- Opening Delimiter -

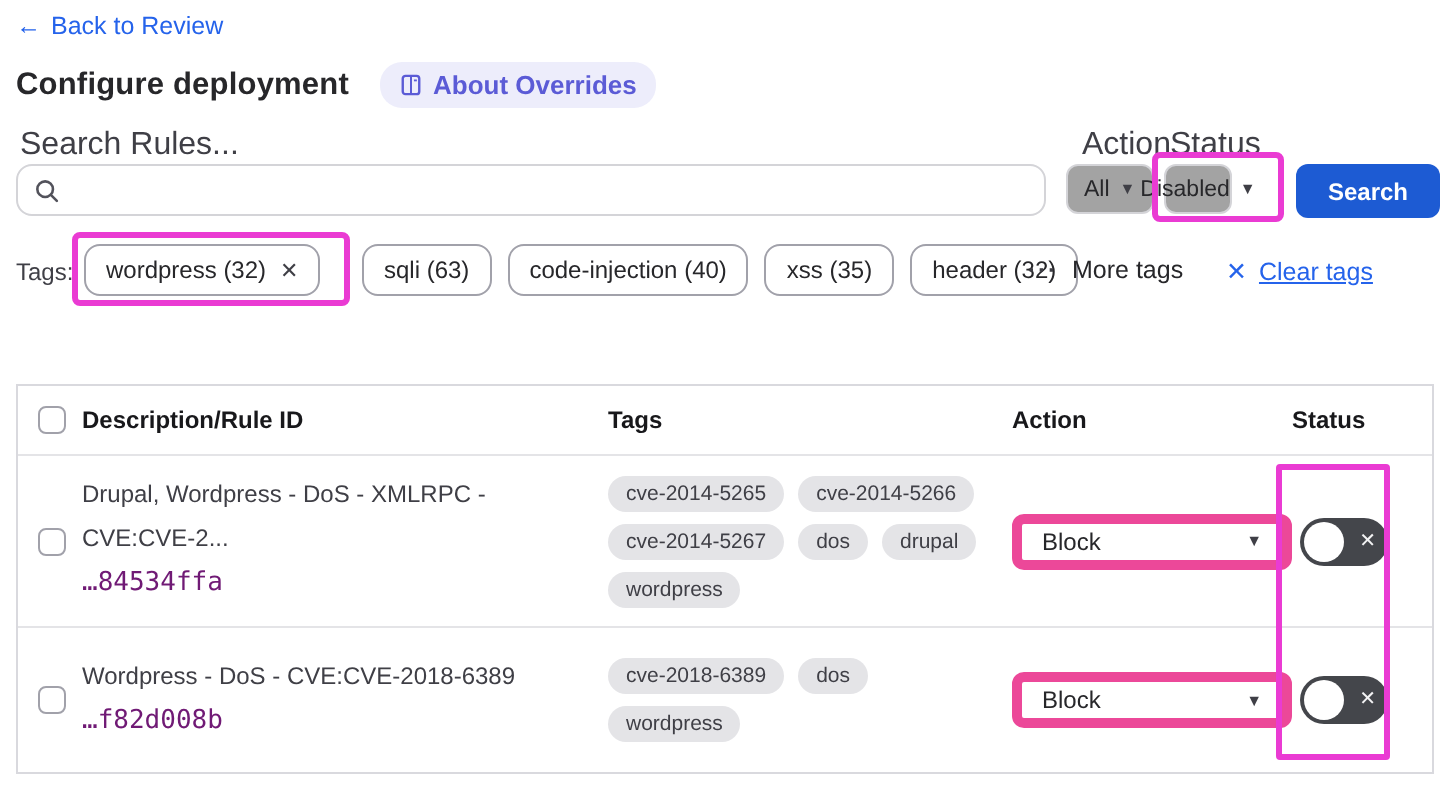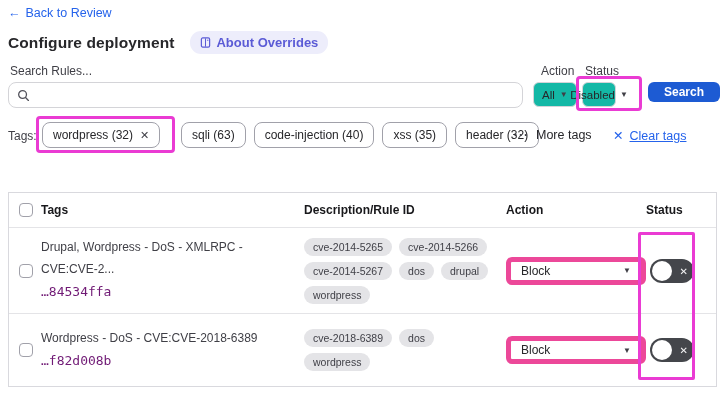"Search Rules..." .field-label { font-size: 12px -> 16px }
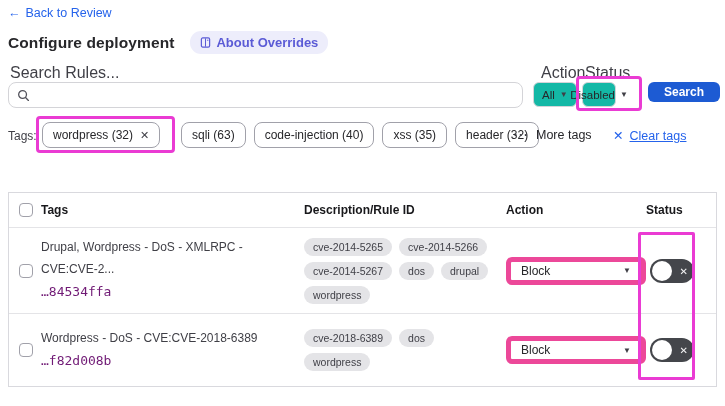"All" .dropdown { background: #14b8a6 -> #a3a3a3 }
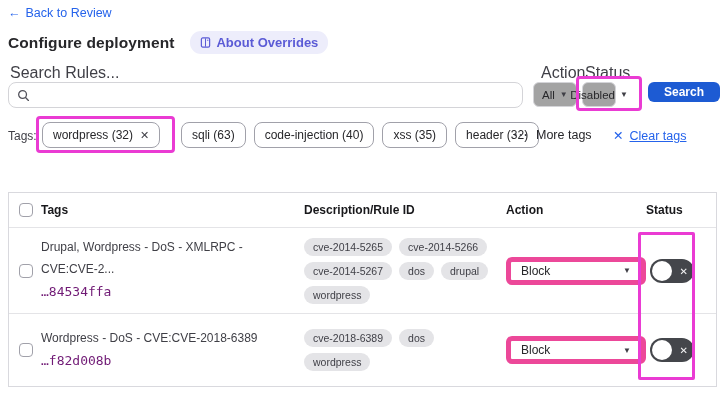"Search" .search-btn { height: 20px -> 27px }
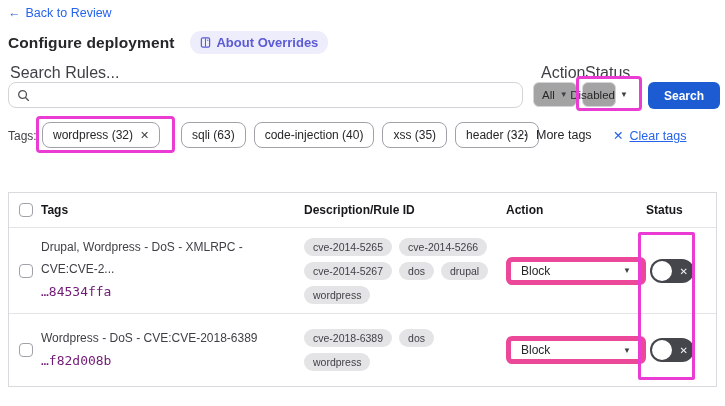"Tags" div { order: before "Description/Rule ID" -> after "Description/Rule ID" }
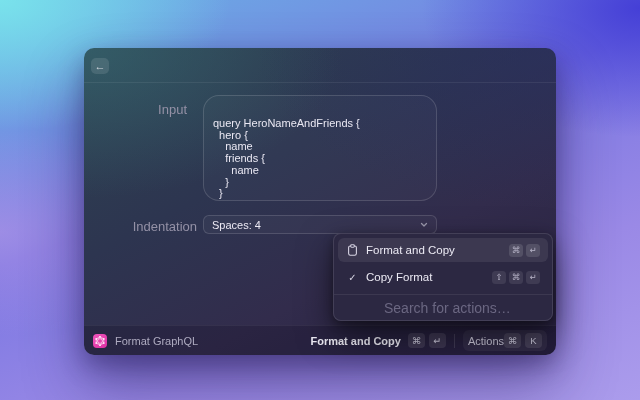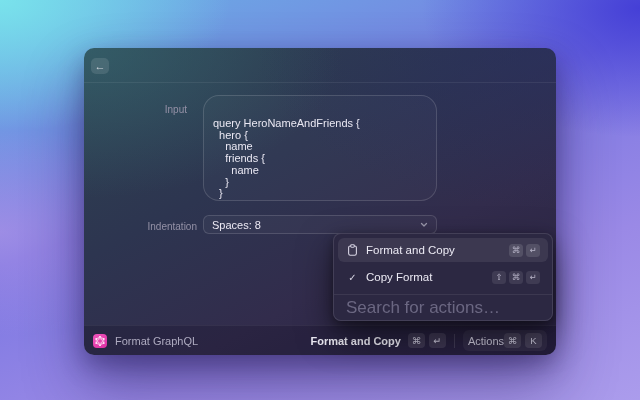"Input" .field-label { font-size: 10px -> 13px }
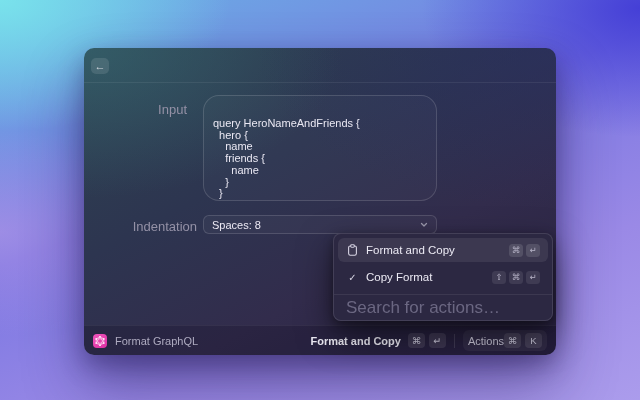"Spaces: 8" span.dropdown-value { text: 8 -> 4 }
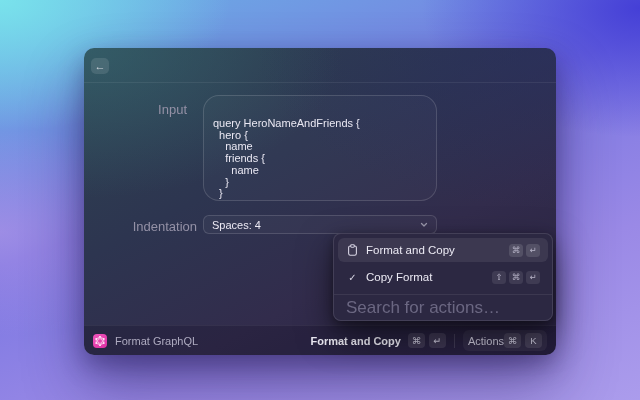"Search for actions…" .panel-search input { font-size: 17px -> 14px; margin-left: none -> 38px }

- Closing Delimiter -

THE TASK: Please repeat every line of the material above exactly and without its pictures.

OUTPUT FOR THIS EXERCISE:
"Search Rules..." .field-label { font-size: 12px -> 16px }
"All" .dropdown { background: #14b8a6 -> #a3a3a3 }
"Search" .search-btn { height: 20px -> 27px }
"Tags" div { order: before "Description/Rule ID" -> after "Description/Rule ID" }
"Input" .field-label { font-size: 10px -> 13px }
"Spaces: 8" span.dropdown-value { text: 8 -> 4 }
"Search for actions…" .panel-search input { font-size: 17px -> 14px; margin-left: none -> 38px }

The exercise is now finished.